(«La sainte ni touche» d’Adélaïde Fassinou Allagbada) Une mère, une femme intellectuelle africaine arrive en France pour un an d’étude doctorale en grammaire. Déjà, dès ses premiers jours au pays des Blancs, elle s’étonne de voir, d’entendre et de constater combien de fois les mœurs occidentales sont en stricte opposition avec celles africaines et ne seraient être tolérées dans sa société. Elle est blessée dans sa peau de mère, bonne mère d’Afrique, et doit en parler à ses pairs par des correspondances. C’est la vie en France de cette mère que raconte la femme de lettre d’origine béninoise, Adélaïde Fassinou Allagbada, dans son dixième roman de fiction : «La sainte ni touche» paru en octobre 2011 aux Editions Odette Maganga. Partant du récit de cette vie, l’auteur aborde beaucoup d’autres sujets de société qui sont des préoccupations majeurs des peuples africains mais qui paradoxalement ne font pas très souvent l’objet de réflexion de ces derniers. Lire ci-dessous, une note de lecture dudit roman.
Note de lecture
La sainte ni touche est un beau récit «des mœurs françaises vues d’Afrique» (p. 174). S’il fallait ne résumer l’ouvrage qu’en une phrase, eh bien, la voilà toute trouvée!
Tertulien Akuesson
En effet, c’est l’histoire qui réunit Madjêkodumi, la quarantaine révolue, mère de famille, partie pour un voyage dans la province de Dijon en France. Elle a obtenu une bourse pour y poursuivre des études doctorales en grammaire. Elle envoie des lettres à son amie de longue date, sa presque-sœur Anita, pour enrichir ses connaissances et lui faire profiter de la chance qu’elle a, de toucher du doigt, la réalité de ce qu’est la France en question.
Le caractère épistolaire de ce roman interpelle sans détour le lecteur : Ani, dans le cadre formel de l’œuvre ; mais aussi tout le public, particulièrement, toutes les « Ani » qui, malheureusement, pullulent dans nos villes et nos maisons. Il convient de souligner que, Anita, médecin de profession, est une femme meurtrie, blessée dans son amour-propre et dans l’amour qu’elle a, des années durant, donné à Jacques, son époux, qui, en retour, la martyrisait, la bastonnait à volonté et ramenait d’autres femmes dans leur lit conjugal. Ayant connu toutes ces humiliations et finalement osé se défaire de son bourreau, pour vivre et éduquer, seule, ses enfants, elle a fermé son cœur à double tour, puis jeter la clé au fond de 1’océan.

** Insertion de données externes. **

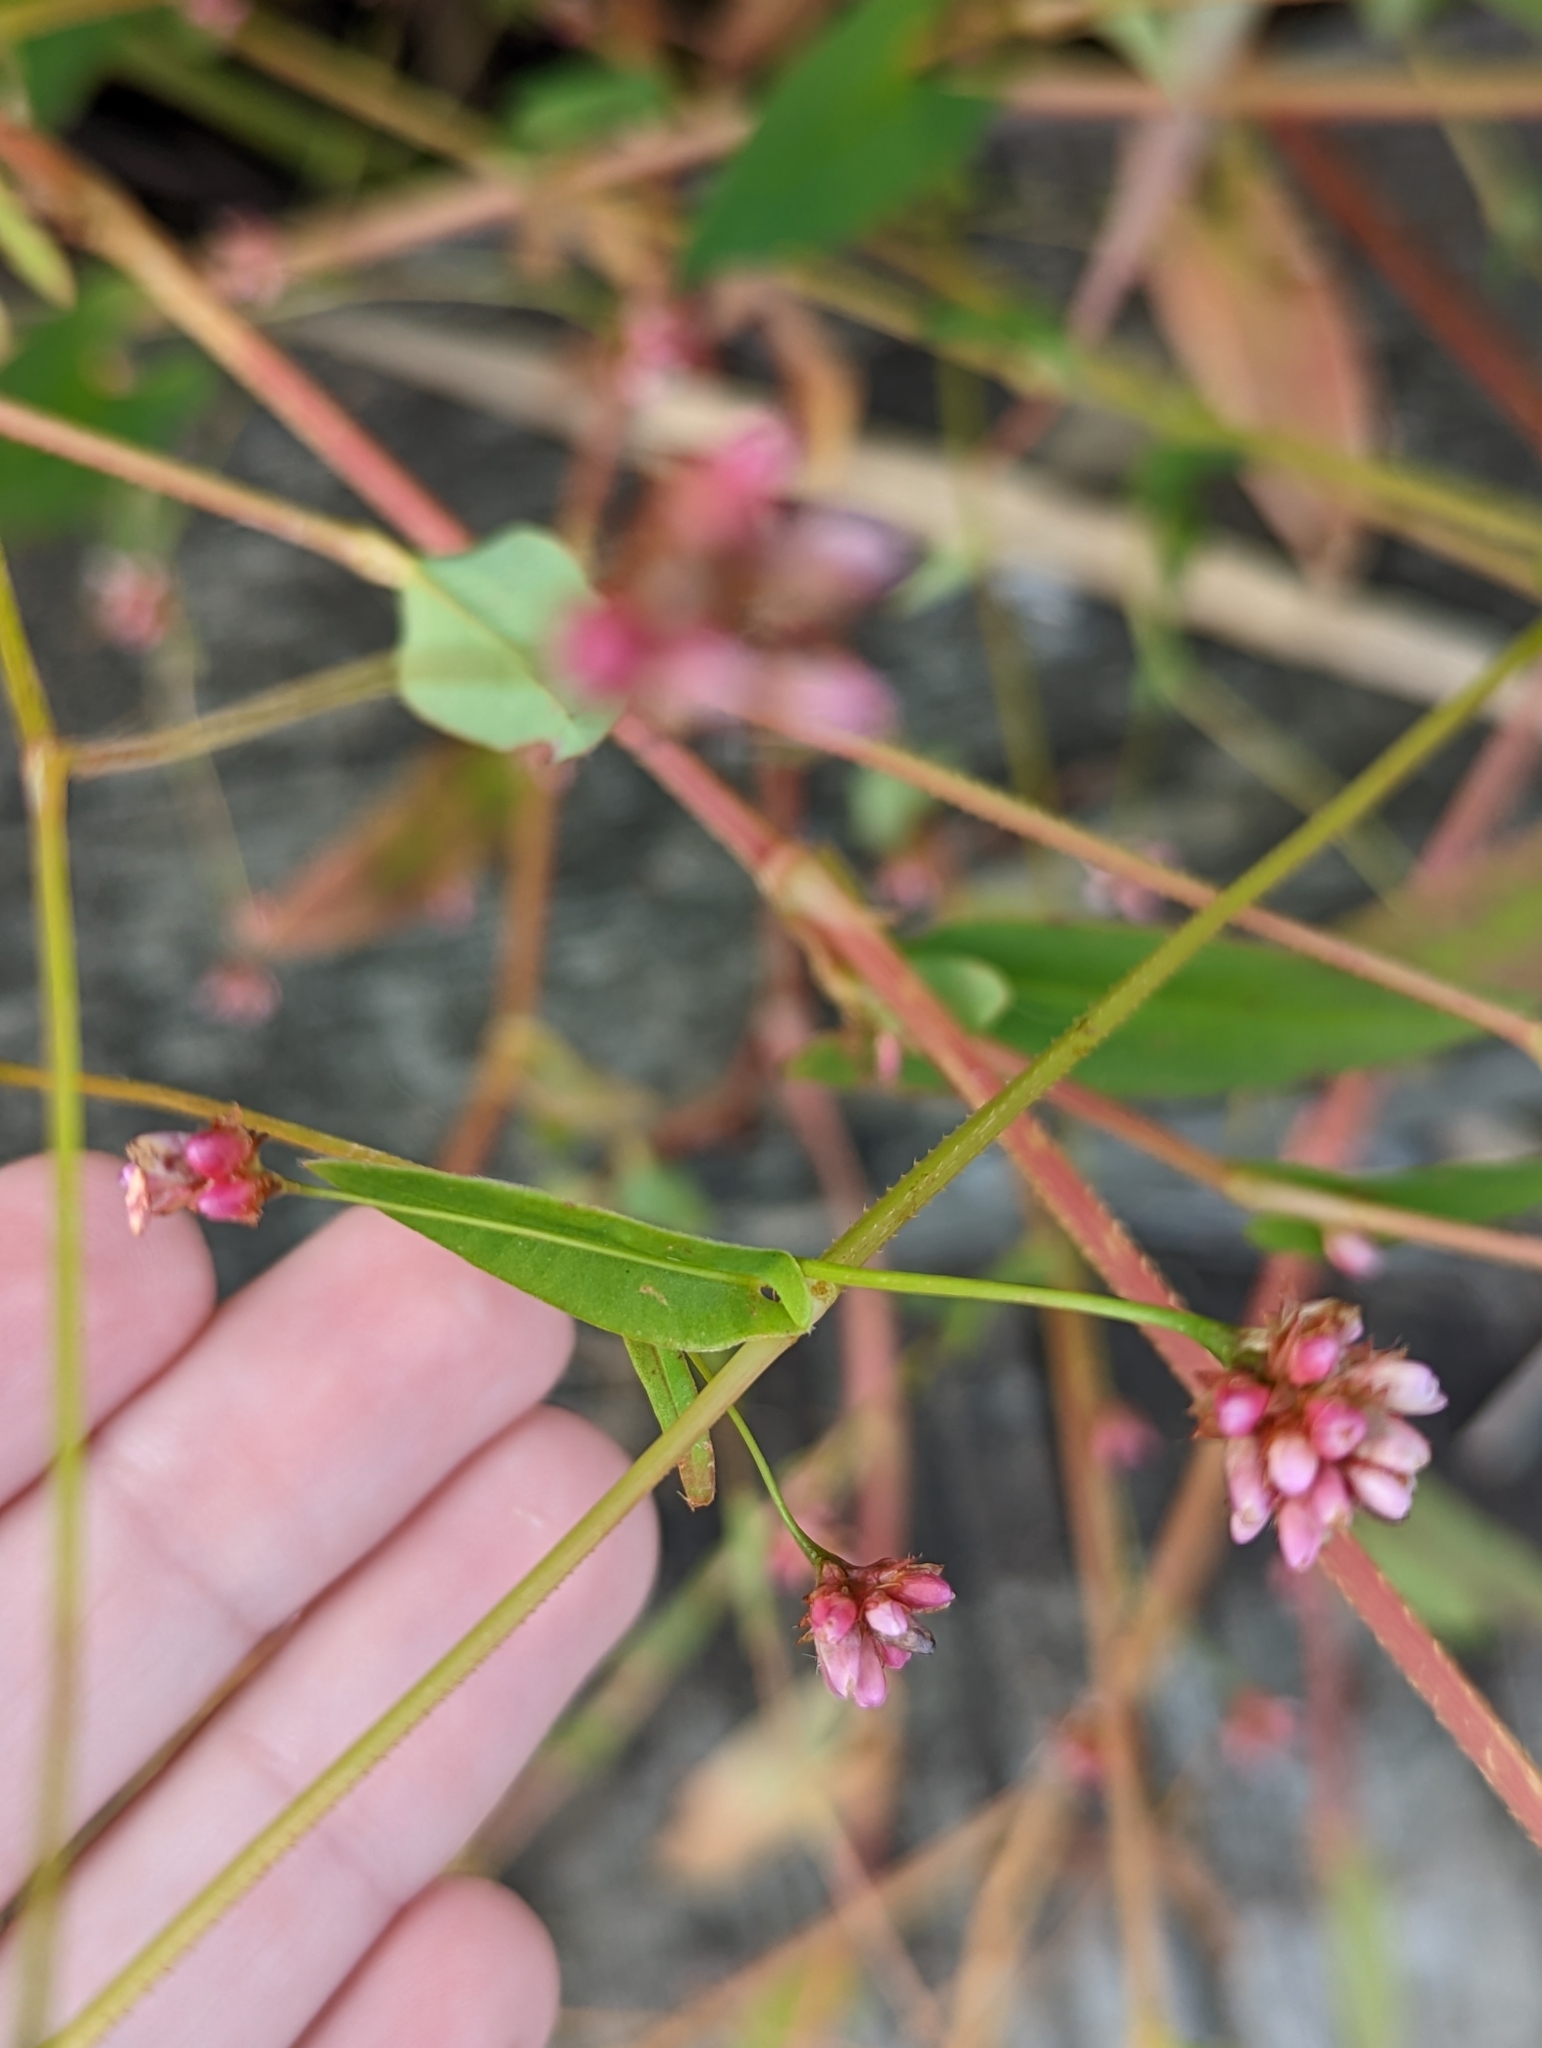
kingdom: Plantae
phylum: Tracheophyta
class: Magnoliopsida
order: Caryophyllales
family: Polygonaceae
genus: Persicaria
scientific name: Persicaria sagittata
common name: American tearthumb
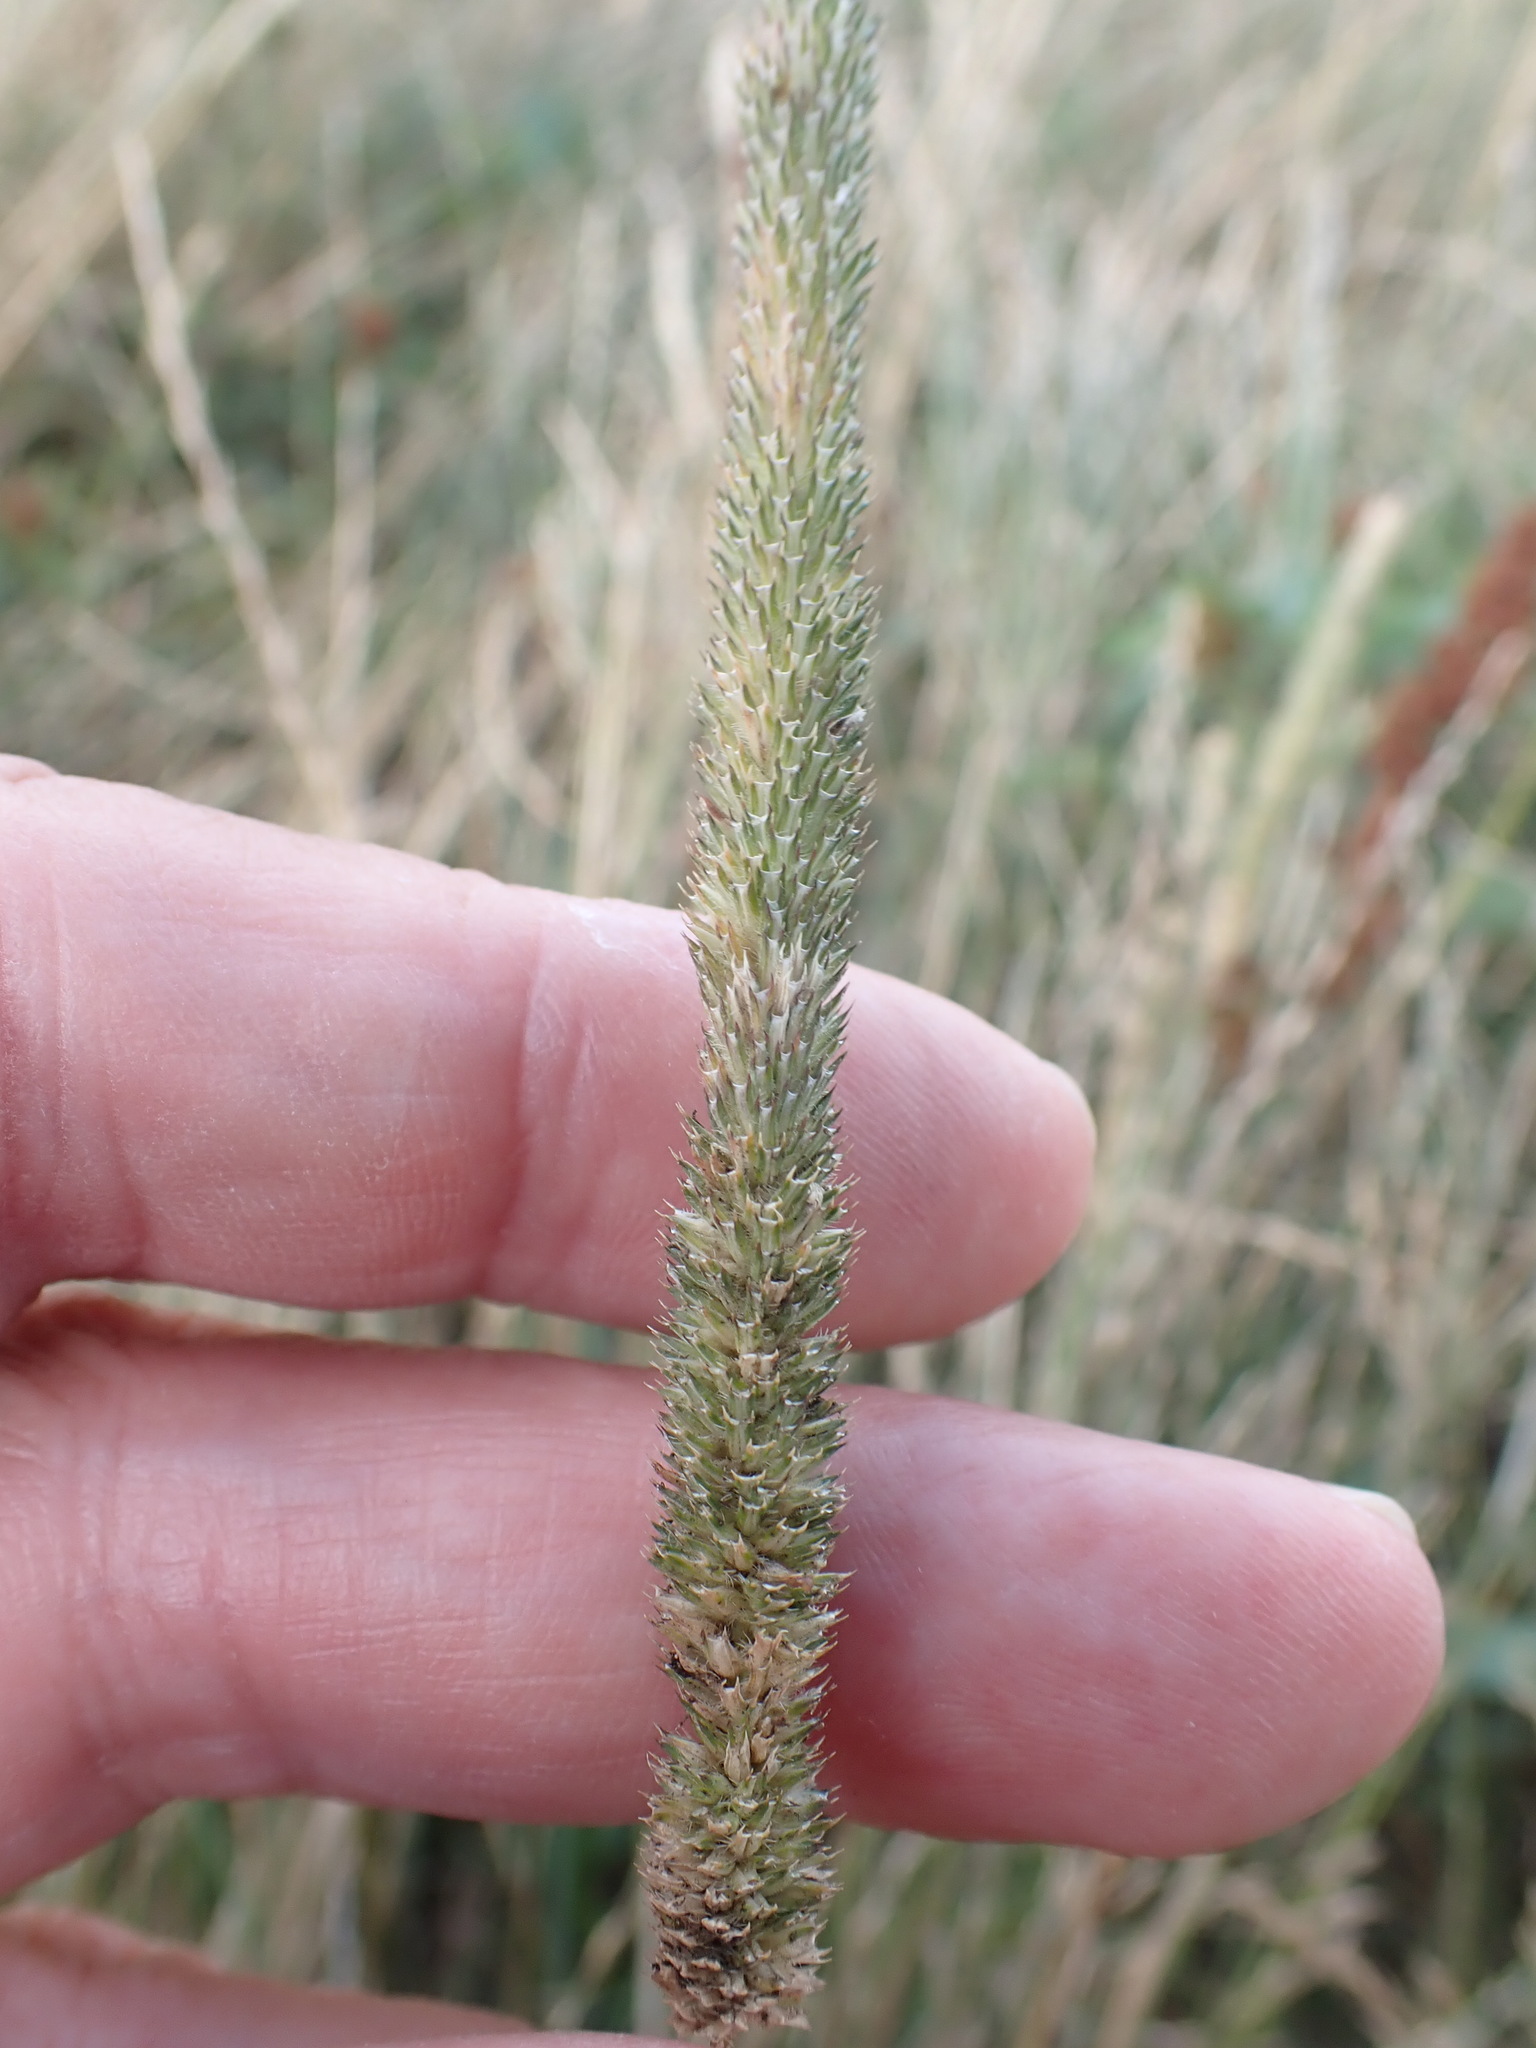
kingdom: Plantae
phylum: Tracheophyta
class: Liliopsida
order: Poales
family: Poaceae
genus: Phleum
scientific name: Phleum pratense
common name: Timothy grass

Mais, comme le lui recommande 1’auteur, et par-delà elle, à toutes les femmes qui vivent la même situation, il faut « ne jamais avoir peur de recommencer, surtout si l’on a encore des chances de plaire à un homme, et l’expérience a montré qu’on peut plaire à tout âge, pourvu qu’on y mette un peu de bonne volonté. » (p. 154). Et, pour illustrer son avis, elle donne l’exemple de certaines femmes qu’elle a connues, loin là-bas, qui ont su refaire leur vie. C’est le cas de Brigitte qui lui narra comment elle a pu s’accorder une nouvelle chance en amour avec Jean-Luc et de cette autre femme audacieuse, qui a trouvé l’amour en un jeune homme de dix ans, son cadet.
Au-delà des incompréhensibles mœurs françaises et de la vie amoureuse tumultueuse de sa correspondante Anita, l’auteur aborde d’autres thèmes très intéressants. Il s’agit, entre autres, de la misère faite aux enseignants, de la sexualité, de la fragilité des apparences, de la désunion des femmes et de la religion. Ce sont là, quelques sujets du quotidien sur lesquels l’on ne prend pas toujours la peine, ni le temps de réfléchir et qui sont ici analysés avec subtilité.
Il est des romans qui ennuient par leur style trop intellectuel ou trop impressionniste; et donc trop fade. A l’inverse, celui-ci est intimiste, spontané, franc, simple et donc très accessible. Et c’est bien là, tout son charme : il capte et possède. Quand l’on a déjà lu une parution de l’auteur, après avoir lu La sainte ni touche, l’on peut affirmer qu’elle n’a pas déçu. S’il est vrai que, comme le dit Madjêkodumi, «il est des secrets qu’on ne partage qu’avec une seule personne, un confident, au lieu de les garder en soi et de somatiser» (pp. 136-137), Dieu sait combien ces confidences sauront contenter chacun!